On the heels of two terrible losses, LiCausi decided to climb Mount Kilimanjaro in Tanzania "to heal my soul." When she came back down the mountain, she made it her mission in life to have a baby.
When she finally got pregnant, it was a complicated dream come true.
"I was the happiest pregnant person in the world," LiCausi said.
But the subject was sensitive. Even though modern families come in all shapes and sizes, the idea of a woman taking reproduction into her own hands is still relatively foreign.
"There was a lot of education, and I have to say that I work for wonderful people because my clients were overwhelmingly overjoyed for me," she said.
"I just think it's a wonderful option for women who haven't met the right partner," she added. "I'm so grateful to this random person who donated."
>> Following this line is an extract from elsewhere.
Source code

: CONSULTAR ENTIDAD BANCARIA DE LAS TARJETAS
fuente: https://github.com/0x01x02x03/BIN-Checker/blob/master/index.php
Now, LiCausi juggles the demands of her career with the demands of her daughter, with the help of a "terrific nanny" and the flexible work schedule that comes with running your own business. She gets her diapers and her groceries delivered, and she gets one precious hour or so a day after Lily goes to bed to decompress.
It's hard, she said. The balancing act leaves her "definitely exhausted" at the end of most days, and her parents aren't around to help.
But oddly enough, two of her best friends from high school ended up following her same path to parenthood. They both had girls, too, and they all spend one weekend out of every month together. And that makeshift family is just as good as any traditional one she could have imagined.
"Having Lily changed me. I'm a completely different person than I used to be," LiCausi said. "I'm ridiculously happy. I want to say that life has a new meaning for me."
So her message to anyone thinking about plunging into parenthood alone is to just do it.
"Absolutely do it. Do it today," she said. "I don't think that any woman should think that she can't."